Niño de Medina
Wer ist Niño de Medina?
José María Rodríguez de la Rosa, künstlerisch bekannt als Niño de Medina, wurde am 8. Oktober 1875 in Arcos de la Frontera (Cádiz) geboren. Als payo-Cantaor verdankt er seinen Künstlernamen seinem Vater, dem berühmten Medina el Viejo, einem anerkannten Spezialisten der petenera, von dem er sowohl den Beinamen als auch einen Großteil seines Repertoires schon von Kindheit an erbte.
Er wuchs somit in einem Haus auf, in dem der cante zum Alltag gehörte, und machte sich schon als Kind mit den Stilen vertraut, die er später auf den Bühnen zu seinen eigenen machen sollte, insbesondere mit der petenera, einem besonders anspruchsvollen cante, in dem nur wenige Künstler seiner Generation seinen Grad an Beherrschung erreichten.
Werdegang
Er wurde direkt von seinem Vater, Medina el Viejo, ausgebildet, von dem er nicht nur die Technik, sondern auch die Art zu verstehen und zu fühlen der petenera lernte. Mit diesem Erbe debütierte er und trat regelmäßig in den großen cafés cantantes von Sevilla auf, besonders im berühmten Café Novedades, einem der Tempel des cante des ausgehenden 19. und beginnenden 20. Jahrhunderts, und brachte seine Kunst auf die wichtigsten Bühnen des Landes.

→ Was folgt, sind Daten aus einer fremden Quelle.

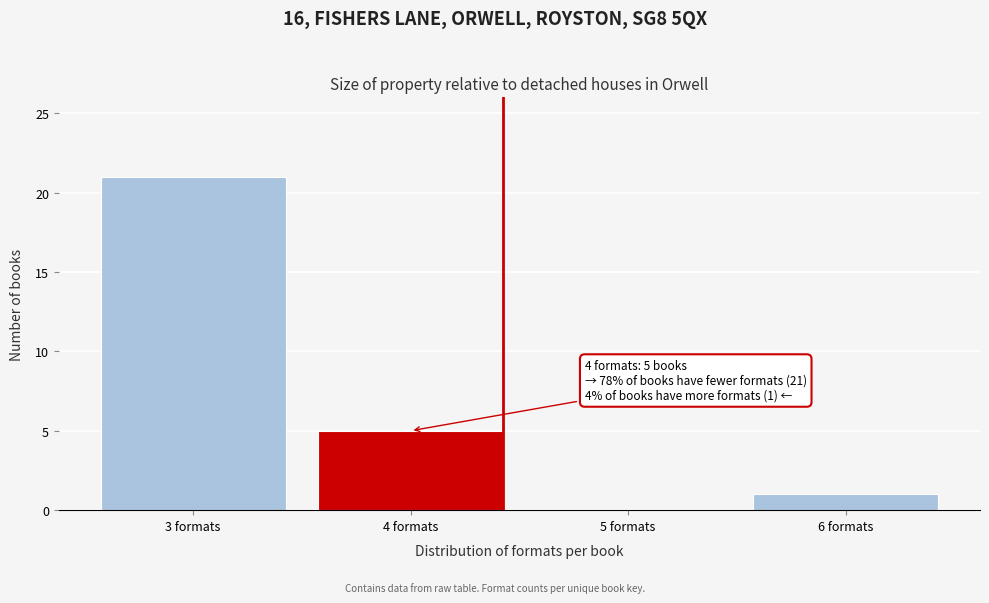

Reading left to right, extract all data points from this chart.

3 formats=21	4 formats=5	5 formats=0	6 formats=1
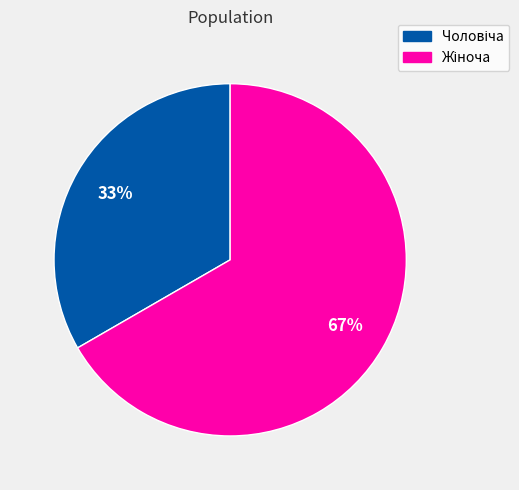

To the nearest percent, what is the average slice percentage?

50%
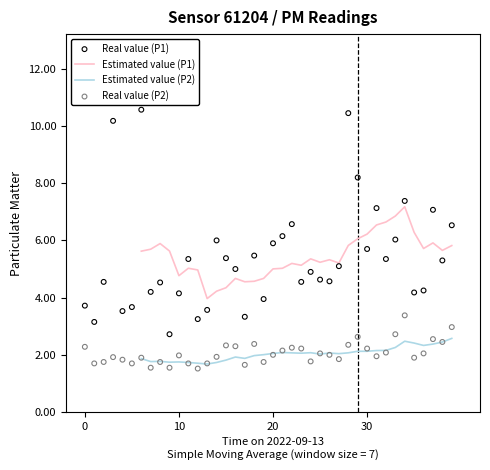

Is the value of Real value (P2) at 20 greater than the value of Estimated value (P1) at 9?

No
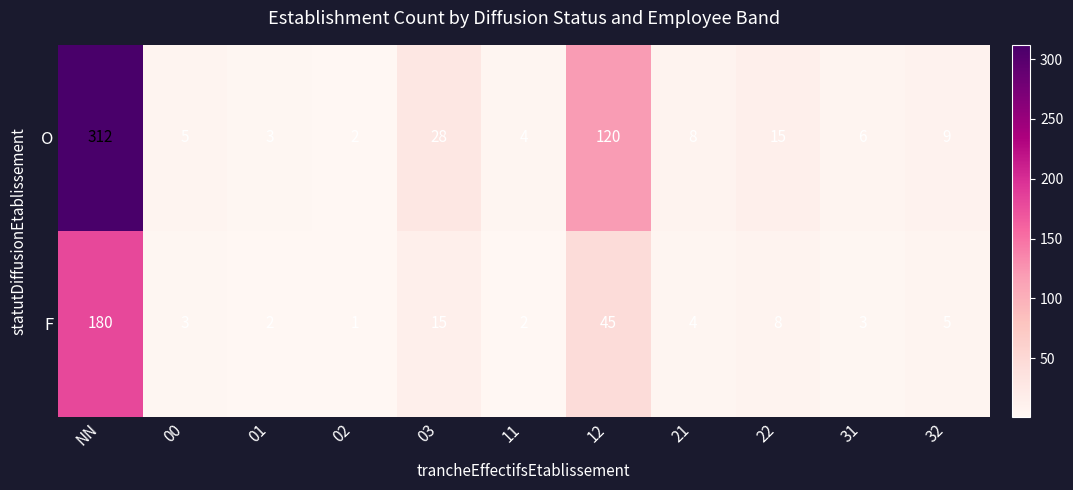

What is the difference between the highest and lowest values at 03?

13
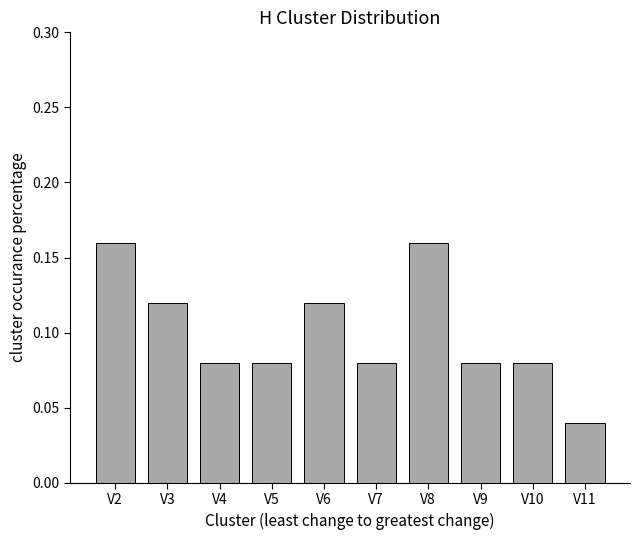

Which label corresponds to the smallest value in the chart?

V11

Im Laufe seiner Karriere teilte er sich Bühne und Aufnahmen mit erstklassigen Gitarristen, darunter Ramón Montoya, einer der einflussreichsten tocaores der Flamenco-Geschichte, mit dem er Aufnahmen von peteneras hinterließ, die heute als klangliches Dokument jener sevillanischen Schule bewahrt werden.
Palos und Diskografie
Seine unbestrittene Spezialität war die petenera, ein cante, den er mit einer direkt von seinem Vater geerbten Autorität beherrschte, obwohl er auch die bulería und die soleá pflegte und so ein Repertoire erweiterte, das ihm erlaubte, sich in den unterschiedlichen Umgebungen des cante seiner Zeit souverän zu behaupten. Die Aufnahmen, die er gemeinsam mit Ramón Montoya machte, bilden sein meistzitiertes diskografisches Vermächtnis.
Vermächtnis
Niño de Medina starb 1939 in Sevilla. Sein wichtigster Beitrag bestand darin, die Schule der peteneras von Medina el Viejo weiterzugeben und lebendig zu halten und dafür zu sorgen, dass dieser besondere Stil mit dem Lauf der Generationen nicht verloren ging. Die Cantaores, die ihn hörten, erkannten in ihm einen Meister, der diesen cante mit einer Süße und einer Kunstfertigkeit zu interpretieren vermochte, die ihn innerhalb der flamencos Szene seiner Zeit auszeichneten.